SOMA RAI
China and Pakistan inaugurated its ambitious CPEC project under the auspices of its Silk Road Initiative’ with much fanfare in 2013. The project was touted as game changer for the region. It was expected to boost the tottering Pakistani economy by ushering new business opportunities and create jobs for the local youths. Nine years down the line with a mammoth $62 billion poured into the project, the promised economic prosperity and jobs for the locals are nowhere to be seen.
On the job front, things are not as bleak as it seems, Chinese companies executing the project brought their own manpower for the job, however there are certainly few spinoffs where Pakistanis got employment. Dhabas have certainly cropped up along the corridor to feed the Chinese workforce employed in the project. The only catch being that given the Chinese appetite for pork, some enterprising Pakistanis have chosen for now to overlook the religious dictates and make the Haram food available for their Chinese customers. Another business that have prospered is the marriage industry; there are reports of young girls being married off to the Chinese nationals for handsome mehr (money or gifts paid by groom to the bride), much higher than the market rates. It is difficult to criticise parents of these girls as they are indeed in need of money and Chinese, at least some of them, can provide better life to their girls than the local unemployed Pakistani youths.

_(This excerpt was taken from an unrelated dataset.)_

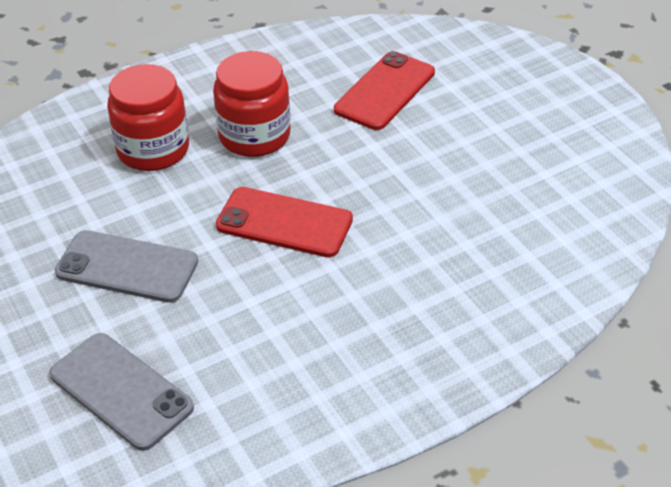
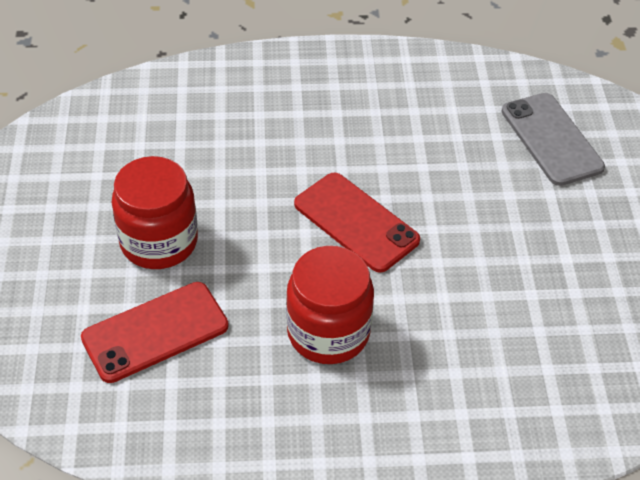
camera: 155 degrees left, 5 degrees up
grey phone [55,230,198,303] -> none
red jar [107,64,189,171] -> red jar moved to [111,156,198,269]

As far as legitimate business are concerned, most of them are controlled by the Pakistani Military. The Pakistani Military Industrial Complex has for sure raised a few eyebrows, even within the Pakistan civil society, who are otherwise browbeaten to not criticise their military establishments on any account. These critics inevitably run the risk of being called out as anti-national and Indian RAW agent. However, evidences in this case are too rich to be camouflaged under patriotic purdah that Pakistani military establishment so efficiently employs to cover many of its nefarious and self-serving endeavours.
Noted Pakistani activist Ayesha Siddiqa in her book “Military Inc: Inside Pakistan’s Military Economy” published in 2007, sheds some light into the highly impervious Pakistani Military Industrial Complex. In fact, she felt it necessary to coin an appropriate term – “Milbus” (military business) after realising that it’s “a completely independent genre of capital.” Another Pakistani journalist, Ghulam Hussain Shabrani, recently published an exhaustive account of ‘Pakistan Armies Business Empire’ in an article. The organisations listed in the article are matter of public record and hence cannot be argued away as away as motivated or hoax.
Having stated the obvious, what really should rankle the Chinese, who are invested so heavily into the CPEC project and are continuing to pour in more and more precious resources into this insatiable sinkhole, is Ms Ayesha Siddiqa’s definition of the infamous Pakistani ‘Milbus’. She defined it as “military capital that is used for the personal benefit of the military fraternity, especially the officer cadre, but is neither recorded nor part of the defense budget,” the keyword here being personal benefit. Businesses’ are generally run with an objective of generating profit from its operations. The profits in turn allow businesses’ to sustain and grow in its own right. The Pakistani Milbus, however, does not run on this principle. The Military officers and bureaucrats who are in-charge of these businesses come with fixed tenures after which they either retire or are posted out. In either case, these Military elites are more interested in lining up their pockets in the short time available to them. In short, personal profit takes precedence over business bottom lines. Riddled with such high level of corruption, most of these business are inefficient and loss making ventures, designed to operate only as special purpose vehicles to divert the Chinese CPEC investment into pockets of select Pakistani military elites.
Well, can the Chinese really do anything about it? After all, the CCP under Xi Jinping was purportedly able to purge corruption within its organisations and the PLA some years back. It is, however, impossible in case of Pakistan. Pakistan military is too devious a beast to be tamed by standard communist tactics. If Chinese ever dare to raise a finger, much less interfere in the affairs of Pakistan Military, it would be the end of the great bonhomie between the two nations. Imran Khan, or whoever puppet is put in his pace, will all of the sudden start to see the atrocities on Muslims in the Xinjiang province. The Infidel pork eating Chinese working in Pakistan will overnight turn into legitimate targets for the Jihadist network that Pakistani Army has so carefully cultivated. Chinese business in Pakistan will suffer terrorist attacks and radical Islamic activism forcing them to shut and move out.
Many Pakistan and China observers have perhaps prematurely concluded that Pakistan has become a vassal state and colony of China. The relation between China and Pakistan, however, increasingly appears to be of a host and a parasite. Pakistan Military elite will suck as much wealth and resource from the Chinese as they are willing to give. Chinese in this regard are in the same quagmire that the USA was stuck for decades. For now, China has enough money to satiate the beast and Pakistan will not slaughter its milching cow till it runs dry.